◆ WHAT THE TASK REQUIRES ◆
Repeat only the lines running from the beginning of the material through the line that contains "- **Flexible Bot".

◆ RECORDS FOR THIS TASK ◆
============================================================

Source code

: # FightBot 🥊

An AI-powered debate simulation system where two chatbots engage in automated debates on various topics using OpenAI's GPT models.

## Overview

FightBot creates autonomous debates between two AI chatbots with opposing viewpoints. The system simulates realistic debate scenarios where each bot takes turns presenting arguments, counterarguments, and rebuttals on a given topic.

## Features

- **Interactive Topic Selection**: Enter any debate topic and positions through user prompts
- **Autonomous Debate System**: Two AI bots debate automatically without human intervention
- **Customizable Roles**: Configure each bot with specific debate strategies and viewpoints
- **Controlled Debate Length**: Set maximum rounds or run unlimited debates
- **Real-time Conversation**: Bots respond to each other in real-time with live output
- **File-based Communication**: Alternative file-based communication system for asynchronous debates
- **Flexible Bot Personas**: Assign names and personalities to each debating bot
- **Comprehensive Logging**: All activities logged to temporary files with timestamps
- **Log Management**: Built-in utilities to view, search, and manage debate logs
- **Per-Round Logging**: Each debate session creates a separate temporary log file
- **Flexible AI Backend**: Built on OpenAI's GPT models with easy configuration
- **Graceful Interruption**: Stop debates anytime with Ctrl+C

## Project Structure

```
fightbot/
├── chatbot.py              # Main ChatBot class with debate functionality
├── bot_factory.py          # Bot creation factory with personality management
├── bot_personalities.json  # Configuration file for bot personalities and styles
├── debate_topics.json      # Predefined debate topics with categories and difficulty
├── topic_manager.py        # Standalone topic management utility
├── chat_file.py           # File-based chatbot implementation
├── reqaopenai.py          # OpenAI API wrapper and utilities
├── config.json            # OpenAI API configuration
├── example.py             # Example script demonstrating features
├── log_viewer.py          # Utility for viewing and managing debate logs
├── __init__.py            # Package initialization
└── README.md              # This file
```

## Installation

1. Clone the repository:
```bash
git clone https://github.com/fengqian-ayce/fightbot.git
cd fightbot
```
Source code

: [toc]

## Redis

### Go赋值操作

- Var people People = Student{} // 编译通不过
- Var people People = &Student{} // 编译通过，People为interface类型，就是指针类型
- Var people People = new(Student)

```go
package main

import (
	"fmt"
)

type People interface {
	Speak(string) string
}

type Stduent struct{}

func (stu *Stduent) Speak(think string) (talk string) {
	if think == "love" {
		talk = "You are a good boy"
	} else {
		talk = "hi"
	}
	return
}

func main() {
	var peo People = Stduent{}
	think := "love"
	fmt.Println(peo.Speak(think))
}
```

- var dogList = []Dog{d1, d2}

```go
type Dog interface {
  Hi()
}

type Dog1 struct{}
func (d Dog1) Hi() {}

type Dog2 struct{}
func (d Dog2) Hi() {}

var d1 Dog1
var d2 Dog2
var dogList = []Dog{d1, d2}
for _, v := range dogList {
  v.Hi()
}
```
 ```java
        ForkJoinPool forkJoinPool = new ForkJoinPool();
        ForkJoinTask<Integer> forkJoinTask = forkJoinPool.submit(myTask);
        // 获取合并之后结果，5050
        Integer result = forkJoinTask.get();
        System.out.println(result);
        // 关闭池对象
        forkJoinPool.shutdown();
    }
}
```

============================================================

◆ RESULT FOR THIS TASK ◆
Source code

: # FightBot 🥊

An AI-powered debate simulation system where two chatbots engage in automated debates on various topics using OpenAI's GPT models.

## Overview

FightBot creates autonomous debates between two AI chatbots with opposing viewpoints. The system simulates realistic debate scenarios where each bot takes turns presenting arguments, counterarguments, and rebuttals on a given topic.

## Features

- **Interactive Topic Selection**: Enter any debate topic and positions through user prompts
- **Autonomous Debate System**: Two AI bots debate automatically without human intervention
- **Customizable Roles**: Configure each bot with specific debate strategies and viewpoints
- **Controlled Debate Length**: Set maximum rounds or run unlimited debates
- **Real-time Conversation**: Bots respond to each other in real-time with live output
- **File-based Communication**: Alternative file-based communication system for asynchronous debates
- **Flexible Bot Personas**: Assign names and personalities to each debating bot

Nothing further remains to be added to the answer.